Example 9.4 Given that the power series for \(\frac{1}{1-x}\) is \(\sum x^n\), we can find the power series for \(1/(1-2x^2)\) by substituting \(2x^2\) for \(x\):
\[\frac{1}{1-2x^2}=\sum_{n=0}^\infty (2x^2)^n=\sum_{n=0}^\infty 4^nx^{2n}\]
Proposition 9.4 (Calculus With Power Series) Given a power series \(f(x)=\sum_{n}a_nx^n\) we can differentiate and integrate the series term-by-term: \[f^\prime(x)=\sum_{n=0}^\infty a_n(x^n)^\prime=\sum_{n=0}^\infty na_n x^{n-1}\] \[\int fdx = \sum_{n=0}^\infty a_n \left(\int x^n dx\right)=\sum_{n=0}^\infty \frac{a_n}{n+1}x^{n+1}\]
Example 9.5 (The power series for \(\arctan(x)\)) Given the power series \(\frac{1}{1-x}=\sum x^n\), we can create the power series for \(\frac{1}{1+x^2}\) by substituting \(-x^2\) for \(x\):
\[\frac{1}{1+x^2}=\sum_{n=0}^\infty (-x^2)^n=\sum_{n=0}^\infty (-1)^n x^{2n}\]
Now, since \(\frac{1}{1+x^2}\) is the derivative of \(\arctan(x)\), we need only antidifferentiate this series term by term to find the Taylor series for the arctangent: \[\begin{align*}\arctan(x)&=\int\frac{1}{1+x^2}dx\\ &= \int\sum_{n=0}^\infty (-1)^n x^{2n}\,dx\\ &=\sum_{n=0}^\infty (-1)^n \int x^{2n}dx\\ &=\sum_{n=0}^\infty (-1)^n \frac{x^{2n+1}}{2n+1}\\ &=x-\frac{x^3}{3}+\frac{x^5}{5}-\frac{x^7}{7}\cdots \end{align*}\]
Exercise 9.3 Find Power series for the following functions
All of these techniques make power series a very useful tool indeed.

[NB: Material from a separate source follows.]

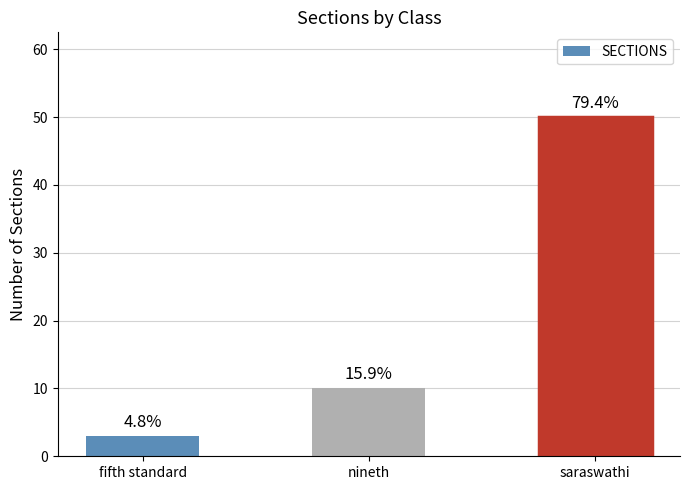

What is the value of the 3rd bar from the left?

50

But of course those of you who remember Calculus 2 well know that we have so far left out an important and subtle piece of the story: when do power series work at all? Series don’t always converge, and to tell when they do we have a variety of different convergence tests to help us out. Happily, all the series we will come across are power series, where checking convergence is straightforward.

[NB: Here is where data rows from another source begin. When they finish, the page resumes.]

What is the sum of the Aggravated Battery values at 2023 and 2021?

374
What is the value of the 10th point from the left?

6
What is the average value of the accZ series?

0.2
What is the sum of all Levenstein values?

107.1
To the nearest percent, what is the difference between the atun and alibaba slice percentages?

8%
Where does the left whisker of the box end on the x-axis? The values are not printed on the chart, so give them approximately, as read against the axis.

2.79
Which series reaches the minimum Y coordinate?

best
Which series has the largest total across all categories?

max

Theorem 9.2 (Radius of Convergence) If \(f(x)=\sum a_n x^n\) is a power series, let \[\alpha = \lim_{n\to\infty} \left|\frac{a_{n+1}}{a_n}\right|\] Then \(f\) converges by the ratio test at \(x\) if \(|\alpha x|<1\), or \(|x|<\frac{1}{\alpha}\).
Remark 9.3. Warning: not all functions have power series, and those that do are called analytic. Happily all functions we will encounter in this course are analytic, so we can push this concern to the back of our minds
This value \(R=\frac{1}{\alpha}\) is called the radius of convergence. Many of the series that will be of use to us in this class (sine, cosine, and their hyperbolic counterparts) converge on the entire real line, and we will not have to worry about such things.